§ EXTRAIT DU DOCUMENT:
※ ※ ※

Parmi les différentes contributions à ce numéro de Références, les plus intéressantes restent toutefois celles consacrées aux "Inégalités de niveau de vie en 2015 et sur longue période" et à l'évolution du patrimoine sur une petite vingtaine d'années, entre 1998 et 2015. Pour l'Insee, "les indicateurs d'inégalités sont stables ou en légère hausse en 2015 et globalement stables depuis 2008". Autrement dit, les inégalités ne se sont pas aggravées depuis la crise.

Le fait marquant : le développement de la pauvreté chez les familles monoparentales

Tout n'est pas rose pour autant. L'étude relève ainsi que "le fait marquant de ces vingt dernières années est surtout le développement de la pauvreté des familles monoparentales, dont les membres vivent sous le seuil de pauvreté dans près d'un tiers des cas" (voir notre article ci-dessous du 5 décembre 2017). De même, l'Insee rappelle que "les différences entre catégories socioprofessionnelles se sont maintenues, même si la situation des agriculteurs exploitants, les plus touchés par la pauvreté, s'est améliorée et celle des artisans, commerçants et chefs d'entreprise, dégradée".
En 2015, le revenu médian des Français s'établit ainsi à 20.300 euros annuels, "soit un niveau légèrement plus élevé qu'en 2014 en euros constants, mais toujours en dessous de celui d'avant-crise". De même, le seuil de pauvreté monétaire (60% du niveau de vie médian de la population française) atteint 1.015 euros mensuels (12.180 euros annuels). En 2015, 14,2% de la population vit sous ce seuil de pauvreté, ce qui constitue l'un des plus bas taux de l'Union européenne. Il peut toutefois être beaucoup plus élevé chez certaines catégories (jusqu'à 37,3% pour les personnes au chômage).

Des hauts et des bas

Sur la longue période, l'évolution du taux de pauvreté est assez erratique. Après avoir fortement baissé, de façon continue, de 4,1 points entre 1970 et 1990, notamment sous l'effet de la nette amélioration des retraites, il est resté stable entre 1990 et 1996, a diminué de 1,6 point entre 1996 et 2004, avant d'augmenter de 1,8 point entre 2004 et 2011 (en particulier sous l'effet de la crise de 2008) et évolue peu depuis lors.

※ ※ ※

§ ENSEMBLE DE LIGNES:

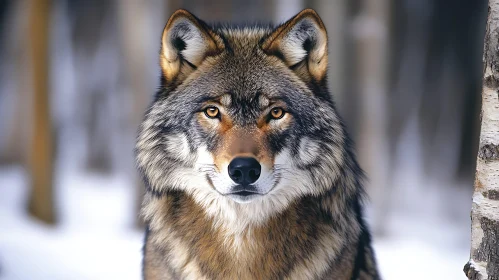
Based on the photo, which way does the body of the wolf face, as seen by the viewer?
toward the camera
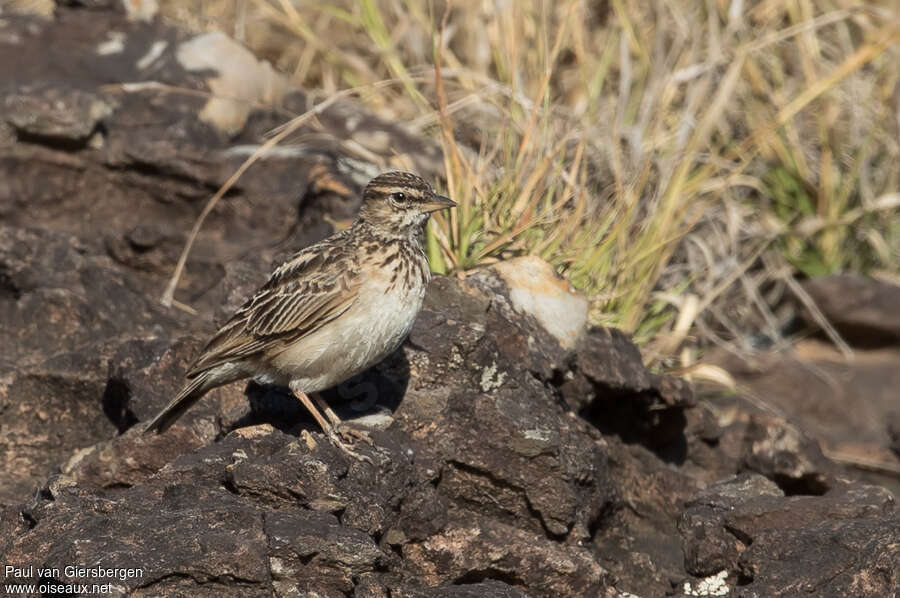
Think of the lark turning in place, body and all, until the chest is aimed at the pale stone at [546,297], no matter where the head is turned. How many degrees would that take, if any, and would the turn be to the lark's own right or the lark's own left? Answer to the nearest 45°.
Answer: approximately 45° to the lark's own left

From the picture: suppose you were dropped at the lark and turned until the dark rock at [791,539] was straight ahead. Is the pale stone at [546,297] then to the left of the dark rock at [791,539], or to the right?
left

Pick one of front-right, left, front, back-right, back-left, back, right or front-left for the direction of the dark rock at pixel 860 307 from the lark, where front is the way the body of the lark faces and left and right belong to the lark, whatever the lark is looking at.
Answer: front-left

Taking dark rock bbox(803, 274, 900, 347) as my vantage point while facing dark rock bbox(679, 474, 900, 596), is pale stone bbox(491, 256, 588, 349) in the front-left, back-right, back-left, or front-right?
front-right

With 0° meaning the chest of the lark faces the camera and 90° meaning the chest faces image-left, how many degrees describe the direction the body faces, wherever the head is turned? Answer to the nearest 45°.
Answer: approximately 270°

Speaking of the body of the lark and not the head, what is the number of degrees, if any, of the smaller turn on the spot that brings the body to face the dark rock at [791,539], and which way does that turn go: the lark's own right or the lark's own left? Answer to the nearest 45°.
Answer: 0° — it already faces it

※ ※ ※

§ QUESTIONS À TRAITER:
A: Reproduisez sous forme de tableau Markdown, avec les colonnes « N° » et « Contenu », la partie des lignes allant du début jusqu'à la ligne contenant « toward the camera », bornes comprises et lignes vides exclues. Laissez les images de côté.
B: Écrivez la suite de l'extrait sur la pauvreté et les inégalités de niveau de vie en France, à partir de sa dernière phrase.
L'extrait et les lignes sont indépendants l'un de l'autre.

§ CORRIGÉ DE L'EXERCICE:
A:
| N° | Contenu |
|---|---|
| 1 | Based on the photo, which way does the body of the wolf face, as seen by the viewer? |
| 2 | toward the camera |

B:
En matière de patrimoine, l'évolution est beaucoup plus lisible : entre 1998 et 2015, le patrimoine moyen des Français a doublé, mais il a diminué pour les 20% les moins bien dotés. Les inégalités de patrimoine se sont donc accrues sur la période, même si elles "elles baissent légèrement depuis 2010". L'immobilier explique une bonne part de cette évolution. L'Insee indique ainsi que "les 70% des ménages les mieux dotés ont bénéficié de la forte valorisation du patrimoine immobilier (+133% en euros courants) sur la période, surtout entre 1998 et 2010".
Le patrimoine financier (+75% entre 1998 et 2015, essentiellement sur 2004-2010) amplifie cette évolution, dans la mesure où les 20% de ménages les moins bien dotés possèdent surtout des comptes courants et des livrets d'épargne réglementée, qui se sont peu valorisés sur la période.
Au final et en 2015, la moitié des ménages vivant en France déclarent un patrimoine brut supérieur à 158.000 euros et détiennent collectivement 92% de la masse totale de patrimoine brut.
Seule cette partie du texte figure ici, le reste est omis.